*The problem*: Your answer should be every line of the entries that has the string "object" in it.

*Source data*:
● ● ● ● ● ● ●
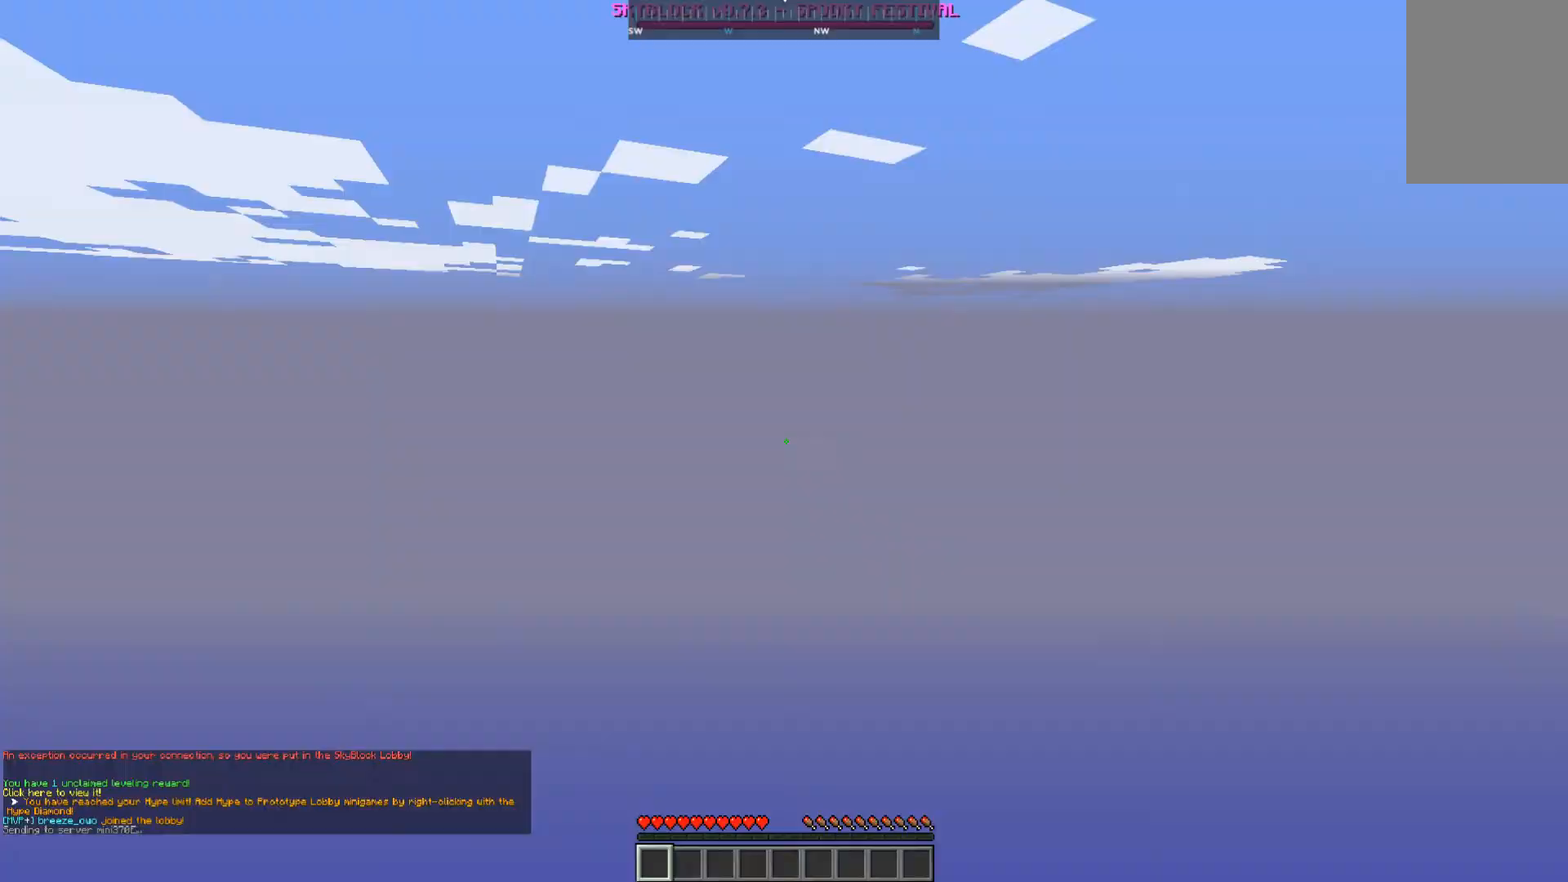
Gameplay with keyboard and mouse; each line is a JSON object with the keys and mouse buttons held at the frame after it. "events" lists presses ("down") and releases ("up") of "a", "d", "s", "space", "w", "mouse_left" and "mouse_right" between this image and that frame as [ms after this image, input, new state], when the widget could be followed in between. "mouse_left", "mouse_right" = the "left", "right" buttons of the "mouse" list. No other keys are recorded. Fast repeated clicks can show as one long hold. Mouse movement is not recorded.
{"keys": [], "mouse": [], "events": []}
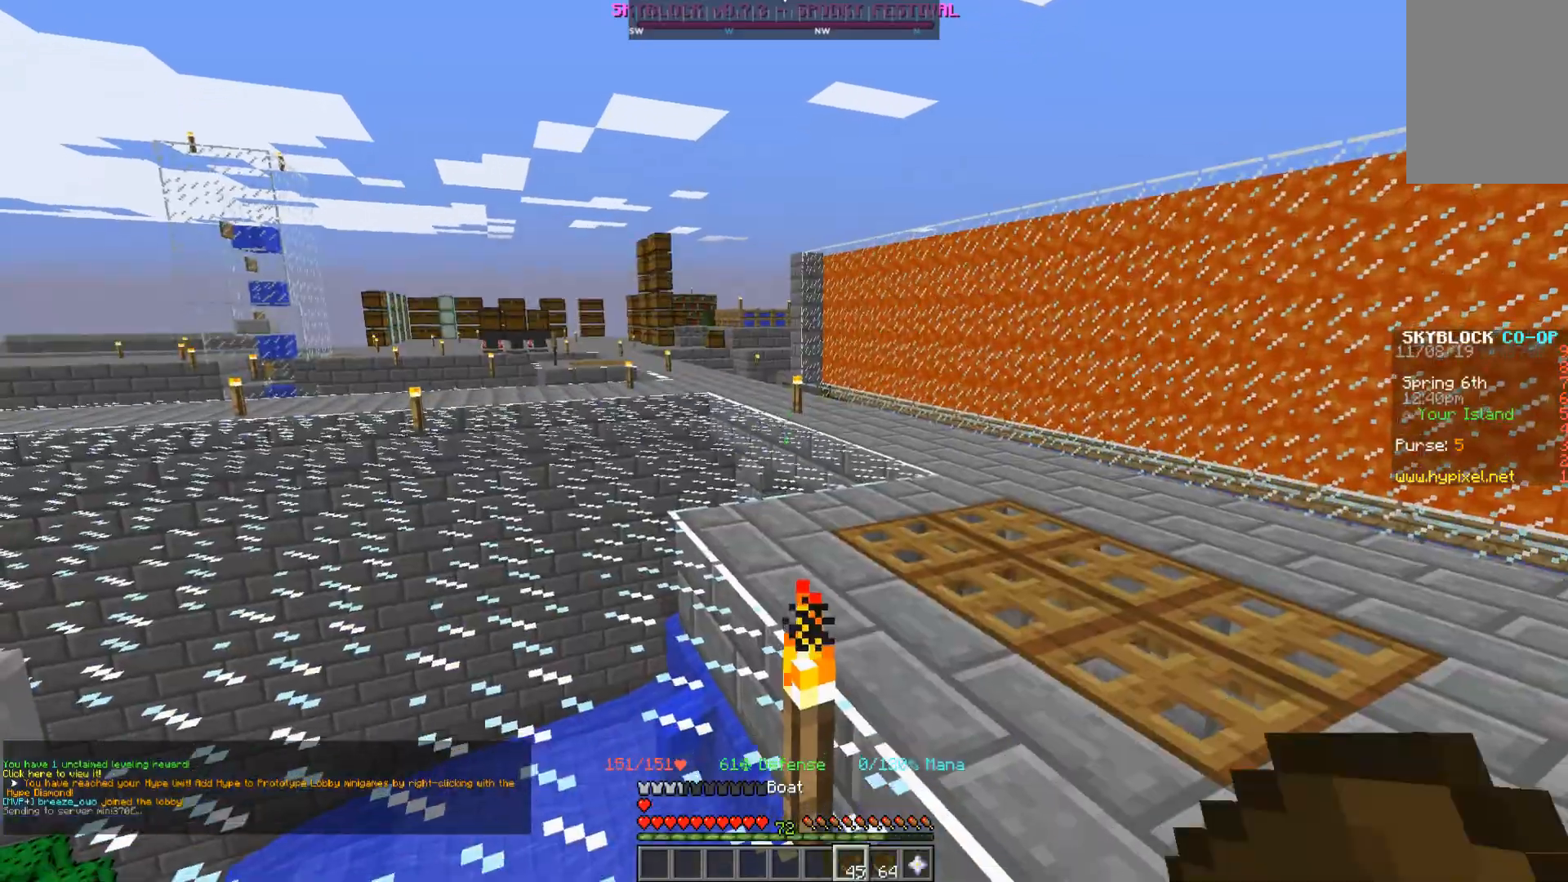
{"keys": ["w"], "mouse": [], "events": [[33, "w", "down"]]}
● ● ● ● ● ● ●
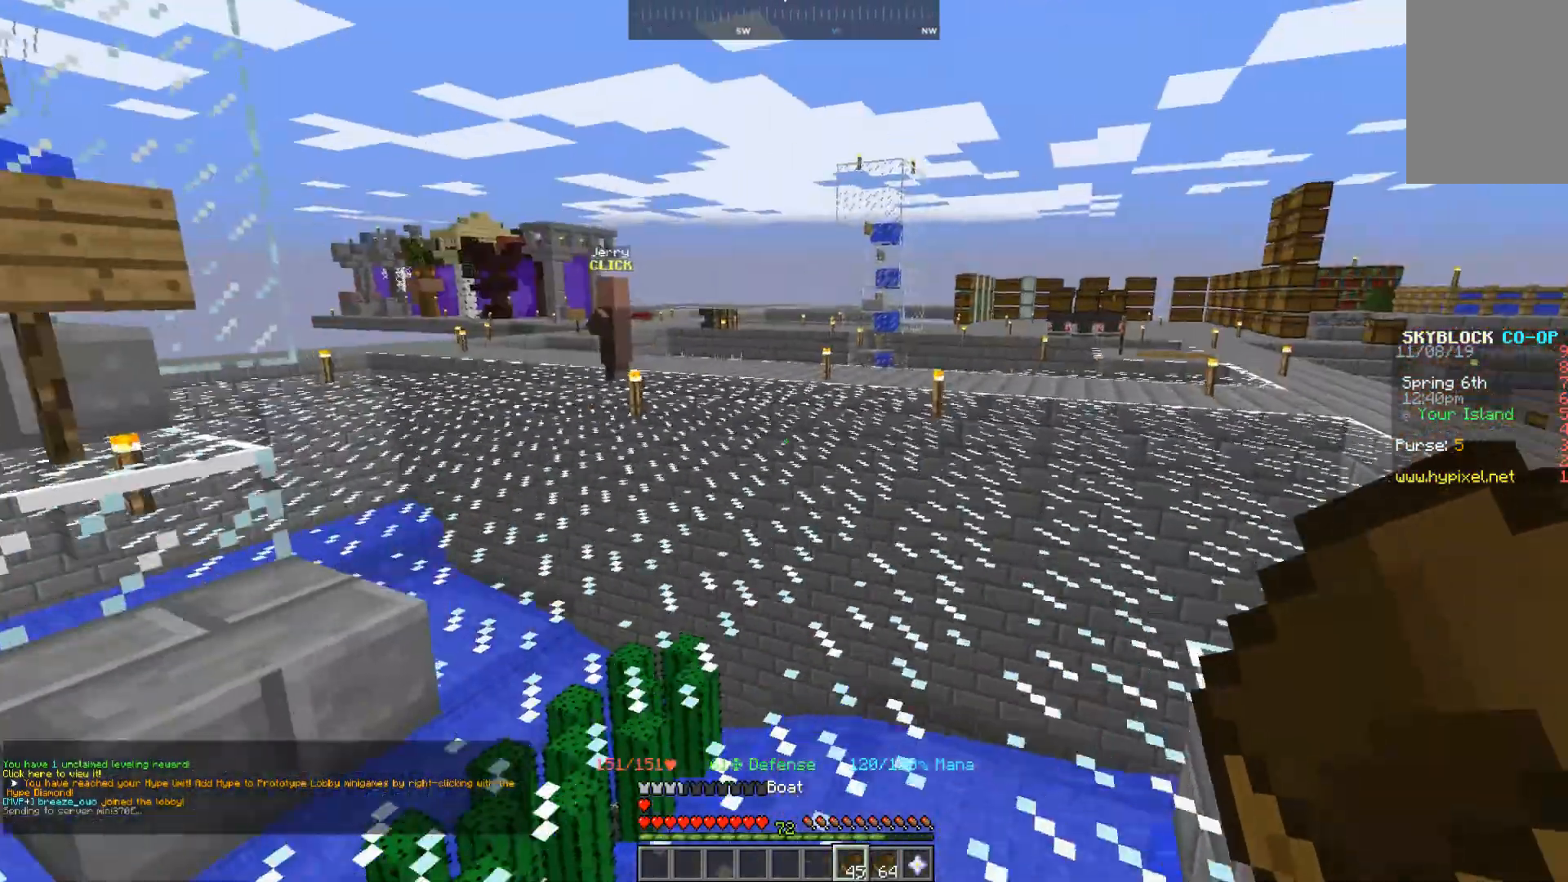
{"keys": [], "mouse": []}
● ● ● ● ● ● ●
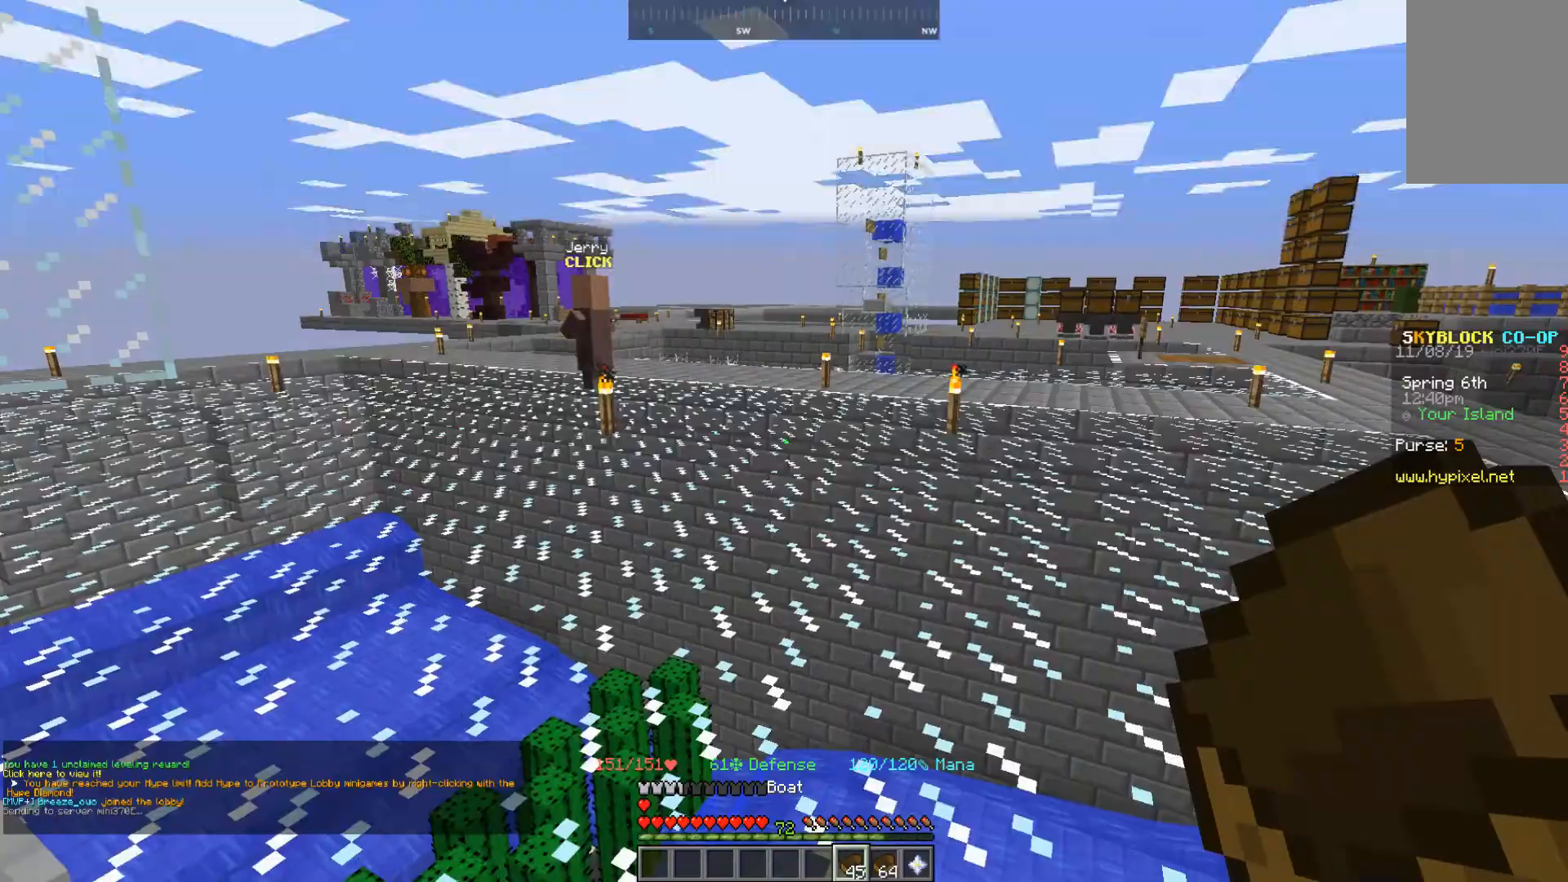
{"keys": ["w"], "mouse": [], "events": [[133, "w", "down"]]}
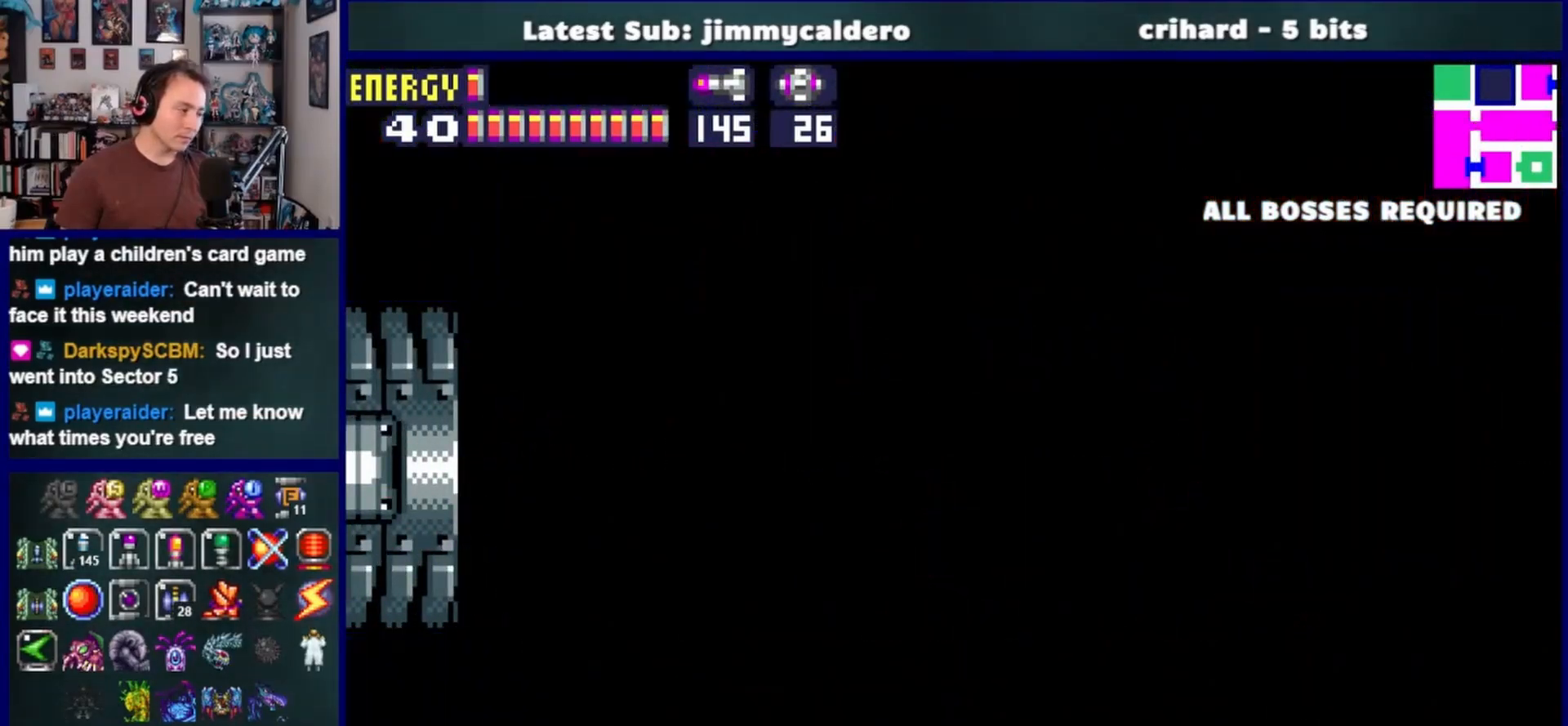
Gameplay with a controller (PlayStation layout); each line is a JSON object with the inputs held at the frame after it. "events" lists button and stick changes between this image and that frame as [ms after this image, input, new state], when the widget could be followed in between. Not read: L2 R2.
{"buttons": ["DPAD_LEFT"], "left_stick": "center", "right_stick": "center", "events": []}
● ● ● ● ● ● ●
*Result of this task*:
Gameplay with keyboard and mouse; each line is a JSON object with the keys and mouse buttons held at the frame after it. "events" lists presses ("down") and releases ("up") of "a", "d", "s", "space", "w", "mouse_left" and "mouse_right" between this image and that frame as [ms after this image, input, new state], when the widget could be followed in between. "mouse_left", "mouse_right" = the "left", "right" buttons of the "mouse" list. No other keys are recorded. Fast repeated clicks can show as one long hold. Mouse movement is not recorded.
Gameplay with a controller (PlayStation layout); each line is a JSON object with the inputs held at the frame after it. "events" lists button and stick changes between this image and that frame as [ms after this image, input, new state], when the widget could be followed in between. Not read: L2 R2.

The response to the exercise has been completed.